NVIDIA's Cosmos Predict 2.5 fine-tuned with LoRA/DoRA for robot video generation
Parameter-efficient fine-tuning on a single GPU generates synthetic robot trajectories
NVIDIA's Cosmos Predict 2.5 is a large-scale world model capable of generating physically plausible videos conditioned on text, images, or video clips. To adapt it for specific domains like robot manipulation, the team published a guide on parameter-efficient fine-tuning using LoRA (Low-Rank Adaptation) and DoRA (Directional Low-Rank Adaptation). These methods inject small trainable adapters into the frozen 2B-parameter base model, drastically reducing memory requirements—allowing training on a single 80GB GPU. The approach also prevents catastrophic forgetting of general knowledge and keeps adapter files small and portable, enabling flexible switching between multiple domain adapters at inference.
Using the GR00T Dreams post-training recipe dataset (92 robot manipulation videos with text prompts describing pick-and-place tasks), the fine-tuned model can generate synthetic robot trajectories for downstream learning. The training pipeline leverages diffusers, accelerate, and peft libraries, with support for both single- and multi-GPU setups. This drastically cuts the cost and time of collecting real-robot demonstration data, offering robotics teams a scalable way to generate training data for policies. The guide provides complete code and data preprocessing steps, making it practical for engineers to replicate and adapt to their own domains.

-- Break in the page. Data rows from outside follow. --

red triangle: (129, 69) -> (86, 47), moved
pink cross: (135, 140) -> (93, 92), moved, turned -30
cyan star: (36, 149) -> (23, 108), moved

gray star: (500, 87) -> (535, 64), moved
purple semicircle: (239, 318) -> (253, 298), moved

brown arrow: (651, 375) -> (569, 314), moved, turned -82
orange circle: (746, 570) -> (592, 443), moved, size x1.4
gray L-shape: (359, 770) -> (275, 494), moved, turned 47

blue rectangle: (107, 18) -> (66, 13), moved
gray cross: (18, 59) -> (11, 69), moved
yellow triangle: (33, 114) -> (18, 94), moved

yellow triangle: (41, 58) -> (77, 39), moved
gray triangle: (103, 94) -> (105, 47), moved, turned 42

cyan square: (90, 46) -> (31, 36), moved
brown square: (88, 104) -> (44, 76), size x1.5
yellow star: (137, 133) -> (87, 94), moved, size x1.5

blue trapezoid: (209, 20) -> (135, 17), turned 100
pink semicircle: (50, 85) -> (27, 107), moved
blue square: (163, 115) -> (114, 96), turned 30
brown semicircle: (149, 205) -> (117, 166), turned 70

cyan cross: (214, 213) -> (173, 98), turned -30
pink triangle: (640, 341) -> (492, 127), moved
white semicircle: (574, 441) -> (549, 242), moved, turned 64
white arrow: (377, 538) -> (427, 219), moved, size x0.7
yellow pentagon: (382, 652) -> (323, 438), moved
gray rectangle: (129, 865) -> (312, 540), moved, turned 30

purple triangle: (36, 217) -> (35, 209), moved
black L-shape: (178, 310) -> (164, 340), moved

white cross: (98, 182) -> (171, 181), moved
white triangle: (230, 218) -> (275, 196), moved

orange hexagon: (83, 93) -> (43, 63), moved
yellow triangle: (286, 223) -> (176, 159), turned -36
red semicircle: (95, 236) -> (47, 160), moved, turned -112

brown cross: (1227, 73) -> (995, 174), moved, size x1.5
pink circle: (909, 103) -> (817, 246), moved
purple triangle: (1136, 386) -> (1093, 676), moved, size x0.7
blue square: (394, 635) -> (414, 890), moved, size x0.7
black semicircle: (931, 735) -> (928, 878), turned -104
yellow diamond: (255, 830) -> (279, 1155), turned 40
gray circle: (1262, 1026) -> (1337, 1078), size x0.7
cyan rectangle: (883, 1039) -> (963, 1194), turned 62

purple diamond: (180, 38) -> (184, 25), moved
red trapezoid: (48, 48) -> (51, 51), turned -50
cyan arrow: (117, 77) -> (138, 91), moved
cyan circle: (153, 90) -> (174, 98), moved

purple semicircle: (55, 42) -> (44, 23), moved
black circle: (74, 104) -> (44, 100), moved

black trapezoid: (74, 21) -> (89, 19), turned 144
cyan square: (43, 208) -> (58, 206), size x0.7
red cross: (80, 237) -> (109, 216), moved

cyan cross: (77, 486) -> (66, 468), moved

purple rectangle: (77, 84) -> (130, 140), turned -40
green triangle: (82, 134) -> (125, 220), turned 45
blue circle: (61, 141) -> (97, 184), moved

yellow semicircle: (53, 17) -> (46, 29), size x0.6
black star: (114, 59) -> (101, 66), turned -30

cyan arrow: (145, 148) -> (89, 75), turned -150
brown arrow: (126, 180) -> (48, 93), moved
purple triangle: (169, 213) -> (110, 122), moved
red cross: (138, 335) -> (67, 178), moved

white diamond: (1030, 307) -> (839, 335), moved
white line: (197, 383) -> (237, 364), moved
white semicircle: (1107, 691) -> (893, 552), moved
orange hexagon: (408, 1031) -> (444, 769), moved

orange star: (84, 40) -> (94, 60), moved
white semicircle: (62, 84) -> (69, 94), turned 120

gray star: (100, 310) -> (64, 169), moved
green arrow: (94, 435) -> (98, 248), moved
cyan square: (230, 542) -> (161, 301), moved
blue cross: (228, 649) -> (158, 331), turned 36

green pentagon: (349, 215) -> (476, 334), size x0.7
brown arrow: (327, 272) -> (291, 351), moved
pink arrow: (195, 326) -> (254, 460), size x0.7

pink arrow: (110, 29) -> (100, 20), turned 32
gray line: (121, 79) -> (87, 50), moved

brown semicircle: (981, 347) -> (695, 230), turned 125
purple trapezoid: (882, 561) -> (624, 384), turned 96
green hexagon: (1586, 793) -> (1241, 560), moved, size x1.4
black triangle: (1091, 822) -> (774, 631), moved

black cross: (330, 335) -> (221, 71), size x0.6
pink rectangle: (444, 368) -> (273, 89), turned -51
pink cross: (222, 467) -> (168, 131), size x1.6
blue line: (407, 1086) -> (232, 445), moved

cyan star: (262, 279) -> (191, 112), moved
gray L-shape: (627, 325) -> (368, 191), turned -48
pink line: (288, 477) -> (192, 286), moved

- NVIDIA's Cosmos Predict 2.5 is a 2B-parameter world model for physically plausible video generation
- LoRA/DoRA fine-tuning reduces memory requirements, enabling single-GPU training on an 80GB GPU
- Fine-tuned on 92 robot manipulation videos to generate synthetic trajectories for downstream robot learning
Why It Matters
Synthetic robot video generation from a fine-tuned world model slashes data collection costs for training robot policies.